TASK REQUIREMENTS
Show all lines of the entries in which the word "werden" is found.

[Stored items from a collection]
==========
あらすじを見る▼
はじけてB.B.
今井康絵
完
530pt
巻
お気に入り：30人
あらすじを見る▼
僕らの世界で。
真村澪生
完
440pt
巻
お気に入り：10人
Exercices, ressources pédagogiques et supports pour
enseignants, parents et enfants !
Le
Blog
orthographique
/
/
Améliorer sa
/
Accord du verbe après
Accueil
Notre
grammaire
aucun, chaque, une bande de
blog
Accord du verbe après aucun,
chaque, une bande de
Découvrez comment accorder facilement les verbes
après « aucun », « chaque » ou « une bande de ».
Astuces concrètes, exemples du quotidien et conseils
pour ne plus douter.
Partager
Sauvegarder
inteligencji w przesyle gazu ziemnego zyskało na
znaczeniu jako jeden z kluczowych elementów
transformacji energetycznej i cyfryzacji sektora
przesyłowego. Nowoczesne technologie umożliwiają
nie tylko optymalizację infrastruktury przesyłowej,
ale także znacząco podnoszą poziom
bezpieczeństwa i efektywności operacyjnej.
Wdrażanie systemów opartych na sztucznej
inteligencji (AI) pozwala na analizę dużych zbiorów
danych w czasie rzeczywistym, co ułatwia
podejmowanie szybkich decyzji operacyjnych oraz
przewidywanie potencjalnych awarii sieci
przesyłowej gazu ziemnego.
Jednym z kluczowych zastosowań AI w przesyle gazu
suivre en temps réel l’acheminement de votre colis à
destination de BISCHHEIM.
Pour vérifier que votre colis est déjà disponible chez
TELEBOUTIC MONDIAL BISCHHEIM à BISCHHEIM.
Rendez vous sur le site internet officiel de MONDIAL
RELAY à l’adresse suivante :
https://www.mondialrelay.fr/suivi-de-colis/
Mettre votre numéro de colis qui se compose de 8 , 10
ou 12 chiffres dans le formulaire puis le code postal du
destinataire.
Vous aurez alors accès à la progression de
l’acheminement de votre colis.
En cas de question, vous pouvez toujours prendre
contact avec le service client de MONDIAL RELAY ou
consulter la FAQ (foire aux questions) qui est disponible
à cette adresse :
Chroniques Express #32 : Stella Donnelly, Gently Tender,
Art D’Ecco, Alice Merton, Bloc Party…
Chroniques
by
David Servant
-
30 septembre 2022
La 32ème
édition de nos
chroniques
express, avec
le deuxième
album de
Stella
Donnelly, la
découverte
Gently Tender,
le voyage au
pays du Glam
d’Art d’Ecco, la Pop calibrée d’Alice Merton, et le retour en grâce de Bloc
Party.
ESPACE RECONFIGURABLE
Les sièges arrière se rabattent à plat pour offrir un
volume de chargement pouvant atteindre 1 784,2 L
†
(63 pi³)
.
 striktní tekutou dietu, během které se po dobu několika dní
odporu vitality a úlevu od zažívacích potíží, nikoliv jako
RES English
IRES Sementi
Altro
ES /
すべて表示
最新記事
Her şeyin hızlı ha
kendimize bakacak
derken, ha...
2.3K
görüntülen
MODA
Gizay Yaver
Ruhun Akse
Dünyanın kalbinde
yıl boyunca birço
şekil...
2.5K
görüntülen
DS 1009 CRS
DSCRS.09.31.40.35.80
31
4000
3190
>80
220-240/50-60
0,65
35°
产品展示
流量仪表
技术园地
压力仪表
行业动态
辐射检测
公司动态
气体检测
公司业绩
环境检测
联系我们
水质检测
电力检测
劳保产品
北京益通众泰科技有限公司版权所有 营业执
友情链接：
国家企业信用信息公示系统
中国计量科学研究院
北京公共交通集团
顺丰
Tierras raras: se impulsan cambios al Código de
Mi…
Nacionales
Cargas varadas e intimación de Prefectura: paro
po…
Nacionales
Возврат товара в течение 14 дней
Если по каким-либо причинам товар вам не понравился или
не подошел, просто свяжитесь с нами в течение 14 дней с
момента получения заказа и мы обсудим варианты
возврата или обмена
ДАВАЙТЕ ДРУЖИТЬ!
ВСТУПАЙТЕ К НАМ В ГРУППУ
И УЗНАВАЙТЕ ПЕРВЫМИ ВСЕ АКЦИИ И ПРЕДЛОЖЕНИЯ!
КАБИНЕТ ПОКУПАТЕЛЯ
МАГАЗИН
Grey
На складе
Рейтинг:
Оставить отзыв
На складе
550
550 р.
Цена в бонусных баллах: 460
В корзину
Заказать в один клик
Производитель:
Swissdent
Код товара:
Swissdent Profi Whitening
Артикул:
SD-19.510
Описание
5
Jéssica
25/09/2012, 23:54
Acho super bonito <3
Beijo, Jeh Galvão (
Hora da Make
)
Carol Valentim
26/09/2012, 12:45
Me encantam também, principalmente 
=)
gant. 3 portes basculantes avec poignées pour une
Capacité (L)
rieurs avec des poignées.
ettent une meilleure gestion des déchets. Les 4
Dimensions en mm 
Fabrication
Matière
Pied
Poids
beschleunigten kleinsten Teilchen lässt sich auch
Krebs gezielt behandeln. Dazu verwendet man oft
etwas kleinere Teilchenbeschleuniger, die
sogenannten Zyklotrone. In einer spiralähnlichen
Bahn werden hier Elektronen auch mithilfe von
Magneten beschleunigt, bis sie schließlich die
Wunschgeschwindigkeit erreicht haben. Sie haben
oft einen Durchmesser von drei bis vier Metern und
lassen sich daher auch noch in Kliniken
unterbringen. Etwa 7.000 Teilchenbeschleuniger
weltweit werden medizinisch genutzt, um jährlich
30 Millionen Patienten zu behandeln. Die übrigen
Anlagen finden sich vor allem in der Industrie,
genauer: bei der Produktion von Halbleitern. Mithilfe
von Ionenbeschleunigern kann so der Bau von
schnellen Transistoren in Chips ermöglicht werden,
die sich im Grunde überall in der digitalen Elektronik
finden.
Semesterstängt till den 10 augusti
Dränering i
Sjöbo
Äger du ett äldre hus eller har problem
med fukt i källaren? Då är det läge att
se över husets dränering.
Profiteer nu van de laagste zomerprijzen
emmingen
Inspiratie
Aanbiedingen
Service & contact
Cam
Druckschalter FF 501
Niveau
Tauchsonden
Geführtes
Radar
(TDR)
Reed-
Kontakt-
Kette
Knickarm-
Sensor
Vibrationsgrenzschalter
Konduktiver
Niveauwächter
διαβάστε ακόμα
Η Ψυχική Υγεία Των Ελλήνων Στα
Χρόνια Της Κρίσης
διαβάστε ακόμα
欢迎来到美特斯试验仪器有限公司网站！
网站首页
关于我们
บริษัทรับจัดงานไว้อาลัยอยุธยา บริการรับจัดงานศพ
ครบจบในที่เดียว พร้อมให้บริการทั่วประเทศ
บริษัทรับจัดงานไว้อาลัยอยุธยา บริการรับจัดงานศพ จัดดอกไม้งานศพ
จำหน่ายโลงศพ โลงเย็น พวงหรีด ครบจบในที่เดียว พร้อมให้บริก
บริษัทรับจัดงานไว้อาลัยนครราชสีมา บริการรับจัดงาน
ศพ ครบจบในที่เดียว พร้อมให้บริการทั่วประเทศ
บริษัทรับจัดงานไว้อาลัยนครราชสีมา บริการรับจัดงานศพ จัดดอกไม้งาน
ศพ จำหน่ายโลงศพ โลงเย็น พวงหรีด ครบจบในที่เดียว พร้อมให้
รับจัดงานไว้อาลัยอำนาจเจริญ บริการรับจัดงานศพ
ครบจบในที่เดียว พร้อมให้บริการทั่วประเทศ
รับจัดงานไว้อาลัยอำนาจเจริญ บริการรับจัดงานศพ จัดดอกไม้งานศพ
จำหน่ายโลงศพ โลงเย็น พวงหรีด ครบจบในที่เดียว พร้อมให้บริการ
==========
RESPONSE AREA
Bahn werden hier Elektronen auch mithilfe von
weltweit werden medizinisch genutzt, um jährlich
schnellen Transistoren in Chips ermöglicht werden,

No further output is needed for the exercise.